Лахнер рассказал Вестмайеру все, что узнал об истории Иосифа и Лизхен от болтливого парикмахера.
– Может ли это быть? – удивленно воскликнул Вестмайер. – Но ведь это просто анекдот!
– Да, и довольно пикантный. Не всякому удается наставить рожки самому императору. Восхитительный анекдот!
Если бы только могли они знать, какую роль суждено будет сыграть в их жизни этому анекдоту!
– Но я все-таки не понимаю, – заговорил снова Вестмайер, – значит, она знала, что ее посещает сам император? Ведь ты говоришь, что Иосифу пришлось открыть свое инкогнито комиссару?
– Ну да! Как же иначе объяснить ее слова, которые ты мне только что передавал: «Если бы ты мог себе представить, кто у меня бывает!»?
– Да, да, она еще прибавила, что возьмет деньги только от того, кому сможет быть верна, а теперь, пока она молода, она хочет жить минутным капризом, не заботясь о таких пустяках, как верность.
– И она доказала это!
– Но как же при таких обстоятельствах император поддерживает с ней отношения? И почему он не выберет себе более подходящей особы из своего круга?
– Помнишь, что нам рассказывал Шлеефельд в пороховой башне?
– Да, да. Он еще предлагал полюбоваться на Каролину Оффенхейцер!

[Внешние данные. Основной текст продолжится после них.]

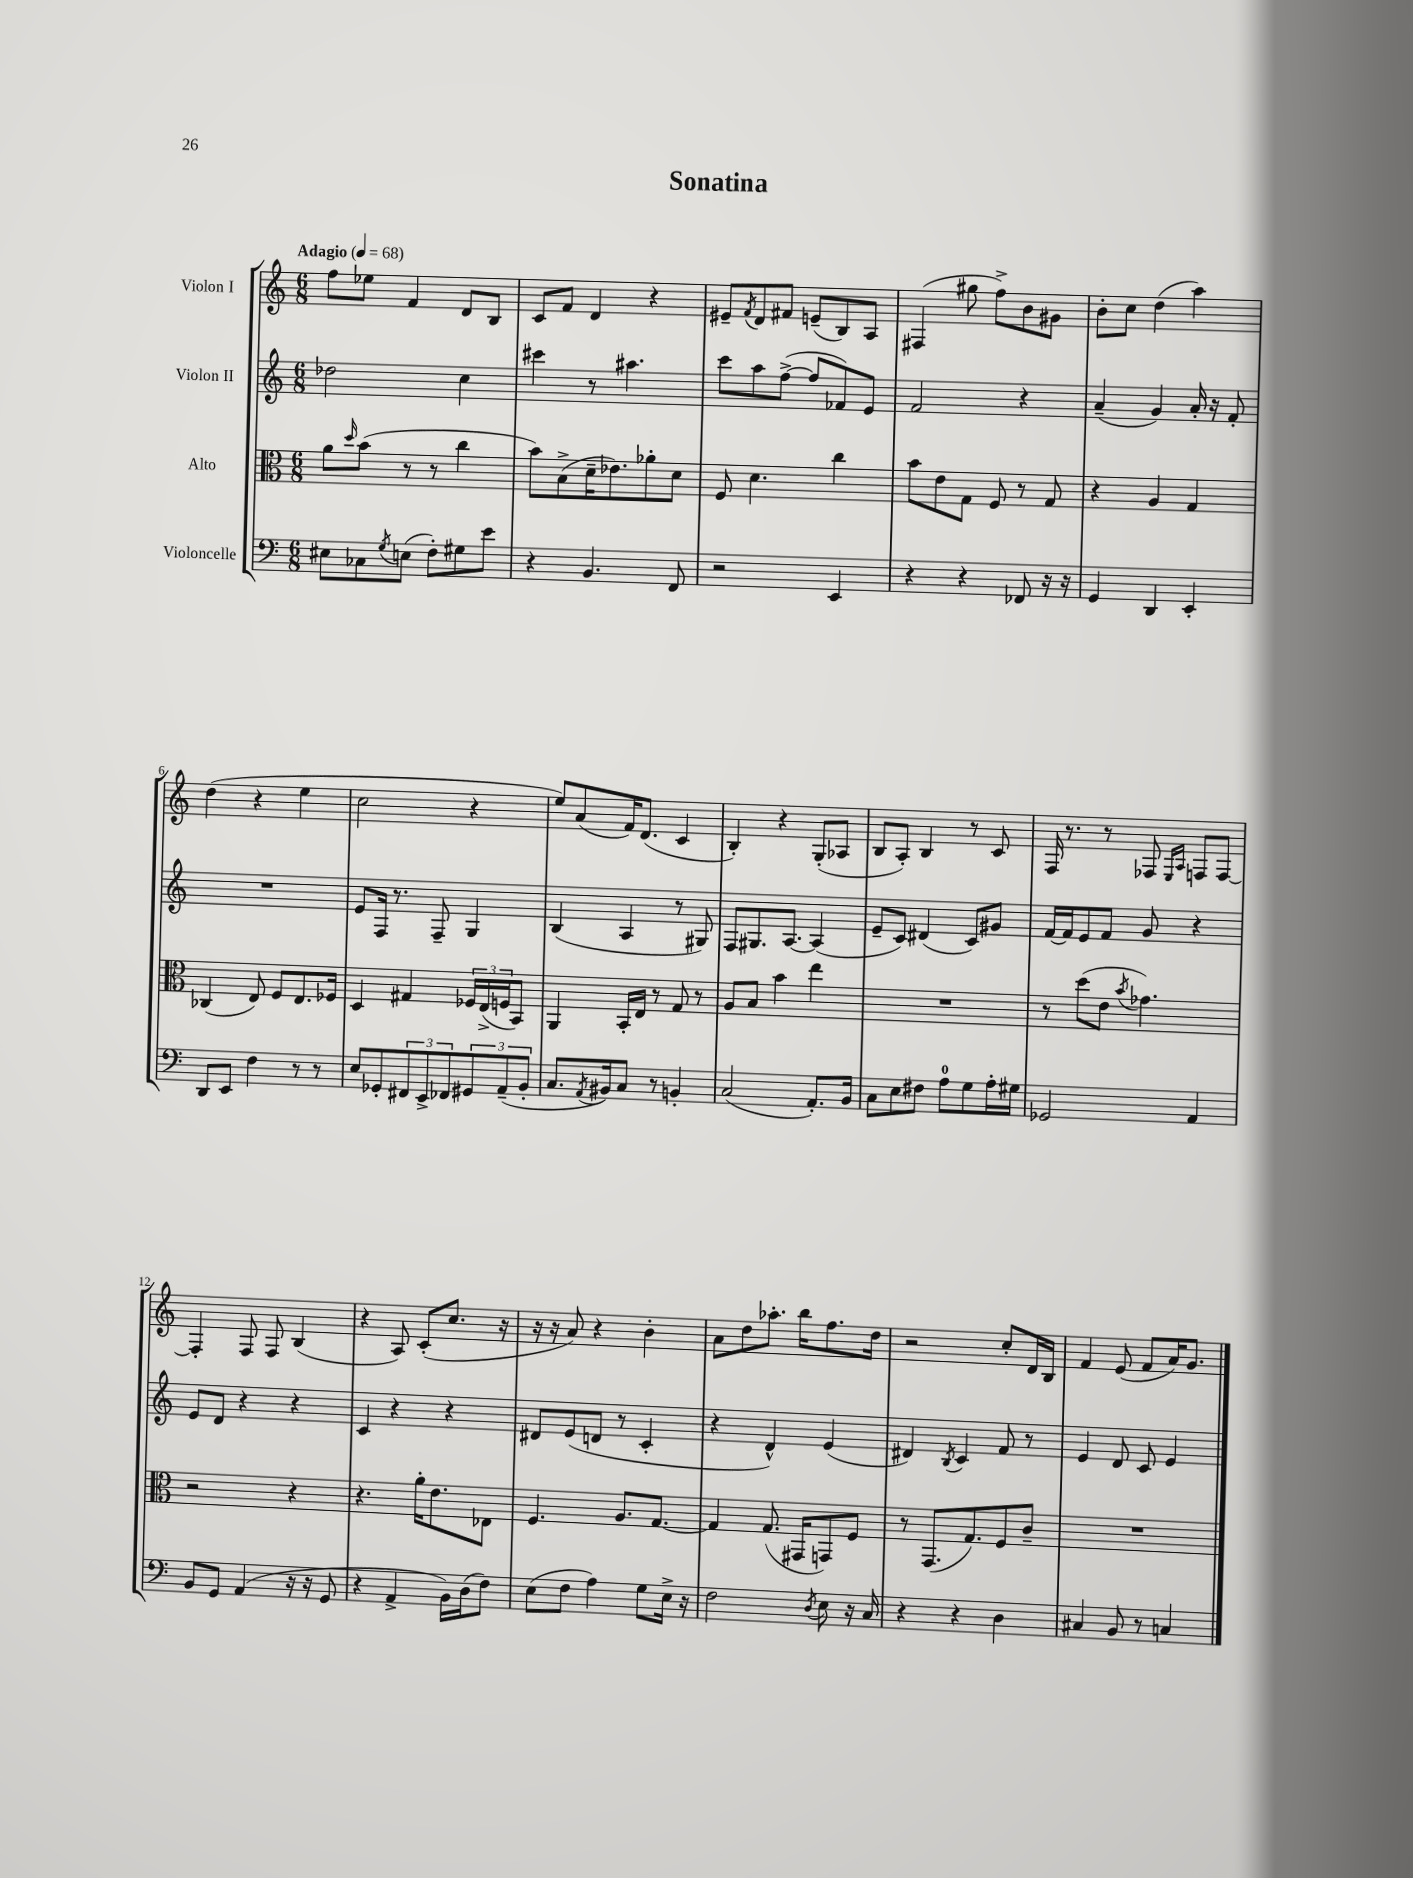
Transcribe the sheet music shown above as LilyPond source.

\header { title = "Sonatina" }
<<
\new StaffGroup <<
\new Staff = "s0" \with { instrumentName = "Violon I" } {
    \clef treble \key c \major \numericTimeSignature \time 6/8 \tempo "Adagio" 4 = 68
    f''8 ees''8 f'4 d'8 b8 |
    c'8 f'8 d'4 r4 |
    eis'8-- \acciaccatura { f'8 } d'8 fis'8 e'8--( b8) a8 |
    fis4( gis''8 f''8->) b'8 gis'8 |
    b'8-. c''8 d''4( a''4) |
    d''4( r4 e''4 |
    c''2 r4 |
    e''8) a'8( f'16) d'8.( c'4 |
    b4-.) r4 g8-.( aes8 |
    b8 a8-.) b4 r8 c'8 |
    f16 r8. r8 fes8 \grace { e16 a16 } f8 f8~ |
    f4-. f8 f8 b4( |
    r4 a8) c'8-.( c''8. r16 |
    r16 r16 a'8) r4 b'4-. |
    a'8 d''8 aes''8.-. b''16 f''8. d''16 |
    r2 c''8-. d'16 b16 |
    f'4 e'8( f'8 a'16) g'8. \bar "|." |
}
\new Staff = "s1" \with { instrumentName = "Violon II" } {
    \clef treble \key c \major \numericTimeSignature \time 6/8
    des''2 c''4 |
    cis'''4 r8 ais''4. |
    c'''8 a''8 f''8~->( f''8 fes'8) e'8 |
    f'2 r4 |
    a'4--( g'4) a'16-. r16 f'8-. |
    R2. |
    e'8 f16 r8. f8-- g4 |
    b4( a4 r8 gis8) |
    f8 gis8. a8.~ a4( |
    e'8-- c'8) dis'4( c'8) gis'8 |
    f'16~ f'16 e'8 f'8 g'8 r4 |
    e'8 d'8 r4 r4 |
    c'4 r4 r4 |
    dis'8 e'8( d'8 r8 c'4-. |
    r4 d'4-^) e'4( |
    dis'4) \acciaccatura { b8 } c'4 f'8 r8 |
    e'4 d'8 c'8 e'4 \bar "|." |
}
\new Staff = "s2" \with { instrumentName = "Alto" } {
    \clef alto \key c \major \numericTimeSignature \time 6/8
    a'8 \grace { d''16 } b'8( r8 r8 c''4 |
    b'8) b8->( d'16-- ees'8.) aes'8-. d'8 |
    f8 d'4. c''4 |
    b'8 e'8 g8 f8 r8 g8 |
    r4 a4 g4 |
    ces4( e8) f8 e8. fes16 |
    d4 gis4 \tuplet 3/2 { fes16 e16->( f16 } b,8) |
    a,4 b,16-. e16 r8 g8 r8 |
    a8 b8 b'4 e''4 |
    R2. |
    r8 d''8( e'8 \acciaccatura { b'8 } ges'4.) |
    r2 r4 |
    r4. a'16-. e'8. ees8 |
    f4. a8. g8.~ |
    g4 g8.( gis,16 g,8) f8 |
    r8 g,8.( g8.) f8 c'8-- |
    R2. \bar "|." |
}
\new Staff = "s3" \with { instrumentName = "Violoncelle" } {
    \clef bass \key c \major \numericTimeSignature \time 6/8
    eis8 ces8 \acciaccatura { g8 } e8( f8-.) gis8 e'8 |
    r4 b,4. f,8 |
    r2 e,4 |
    r4 r4 fes,8 r16 r16 |
    g,4 d,4 e,4-. |
    d,8 e,8 f4 r8 r8 |
    e8 ges,8-. \tuplet 3/2 { fis,8 e,8-> fes,8 } \tuplet 3/2 { gis,8 a,8--( b,8-. } |
    c8. \acciaccatura { a,8 } bis,16) c8 r8 b,4-. |
    c2( a,8.-.) b,16 |
    c8 e8 fis8 a8-0 g8 a16-. gis16 |
    ges,2 a,4 |
    b,8 g,8 a,4( r16 r16 g,8 |
    r4 a,4-> b,16) d16( f8) |
    e8( f8 a4) g8 e16-> r16 |
    f2 \acciaccatura { d8 } e8 r16 c16 |
    r4 r4 d4 |
    cis4 b,8 r8 c4 \bar "|." |
}
>>
>>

– Ну вот, значит, и вообще у нашего императора вкус демократический. Кроме того, это объясняется очень легко и просто. Мария-Терезия так заботится о нравственности, что всякая любовная интрижка сына, способная дойти до ее сведения, – а это непременно произошло бы, если бы объектом страсти императора оказалась какая-нибудь придворная дама, – поразила бы ее до глубины души. Кроме того, сам император не доверяет красавицам своего круга. Помнишь, Шлеефельд рассказывал, как графиня Пигницер поймала его в критический момент и как она за минуту увлечения потребовала себе табачный откуп? Ну вот! А твоя Лизетта – образец бескорыстия, и это-то и привязывает к ней императора.